__EXERCISE BRIEF__: Take the data below and write it out exactly, except for the pictures.

»»

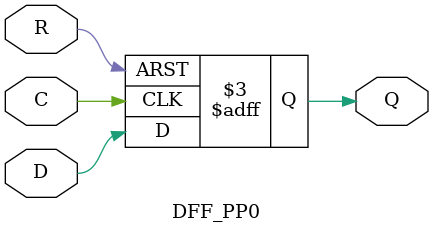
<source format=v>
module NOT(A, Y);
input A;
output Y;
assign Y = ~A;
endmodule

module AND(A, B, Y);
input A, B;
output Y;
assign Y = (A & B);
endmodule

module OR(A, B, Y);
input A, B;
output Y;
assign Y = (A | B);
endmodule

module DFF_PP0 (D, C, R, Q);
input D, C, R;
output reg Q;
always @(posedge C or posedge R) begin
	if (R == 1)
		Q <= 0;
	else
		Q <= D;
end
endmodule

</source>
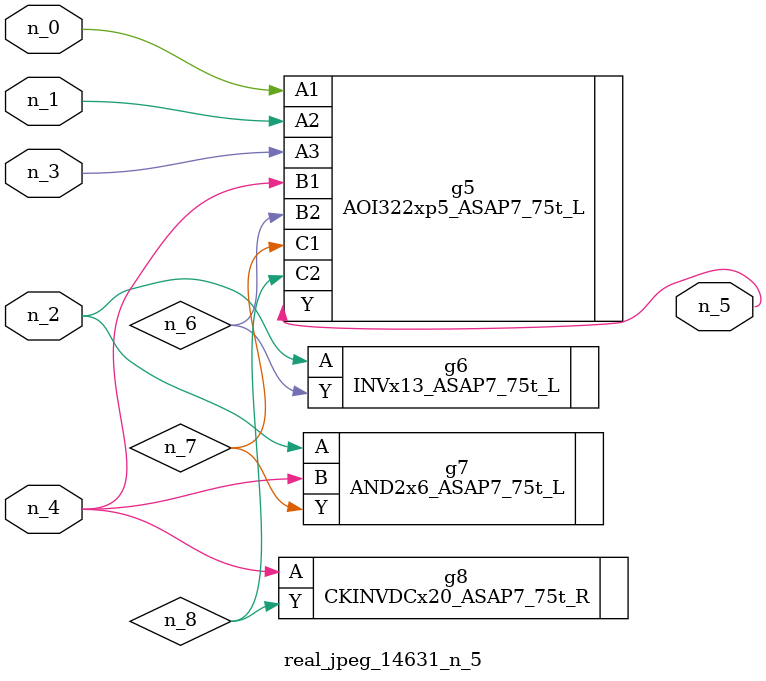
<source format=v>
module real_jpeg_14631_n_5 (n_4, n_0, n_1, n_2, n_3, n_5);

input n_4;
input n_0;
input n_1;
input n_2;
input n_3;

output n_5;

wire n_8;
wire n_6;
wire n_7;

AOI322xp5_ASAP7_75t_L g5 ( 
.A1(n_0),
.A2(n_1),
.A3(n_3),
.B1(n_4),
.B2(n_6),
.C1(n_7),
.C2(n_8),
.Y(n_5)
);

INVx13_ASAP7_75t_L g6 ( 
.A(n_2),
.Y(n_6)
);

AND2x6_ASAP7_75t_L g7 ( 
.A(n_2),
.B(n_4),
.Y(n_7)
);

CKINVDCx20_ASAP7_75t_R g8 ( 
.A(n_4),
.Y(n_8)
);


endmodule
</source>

««

__SOLUTION__:
<source format=v>
module NOT(A, Y);
input A;
output Y;
assign Y = ~A;
endmodule

module AND(A, B, Y);
input A, B;
output Y;
assign Y = (A & B);
endmodule

module OR(A, B, Y);
input A, B;
output Y;
assign Y = (A | B);
endmodule

module DFF_PP0 (D, C, R, Q);
input D, C, R;
output reg Q;
always @(posedge C or posedge R) begin
	if (R == 1)
		Q <= 0;
	else
		Q <= D;
end
endmodule

</source>
<source format=v>
module real_jpeg_14631_n_5 (n_4, n_0, n_1, n_2, n_3, n_5);

input n_4;
input n_0;
input n_1;
input n_2;
input n_3;

output n_5;

wire n_8;
wire n_6;
wire n_7;

AOI322xp5_ASAP7_75t_L g5 ( 
.A1(n_0),
.A2(n_1),
.A3(n_3),
.B1(n_4),
.B2(n_6),
.C1(n_7),
.C2(n_8),
.Y(n_5)
);

INVx13_ASAP7_75t_L g6 ( 
.A(n_2),
.Y(n_6)
);

AND2x6_ASAP7_75t_L g7 ( 
.A(n_2),
.B(n_4),
.Y(n_7)
);

CKINVDCx20_ASAP7_75t_R g8 ( 
.A(n_4),
.Y(n_8)
);


endmodule
</source>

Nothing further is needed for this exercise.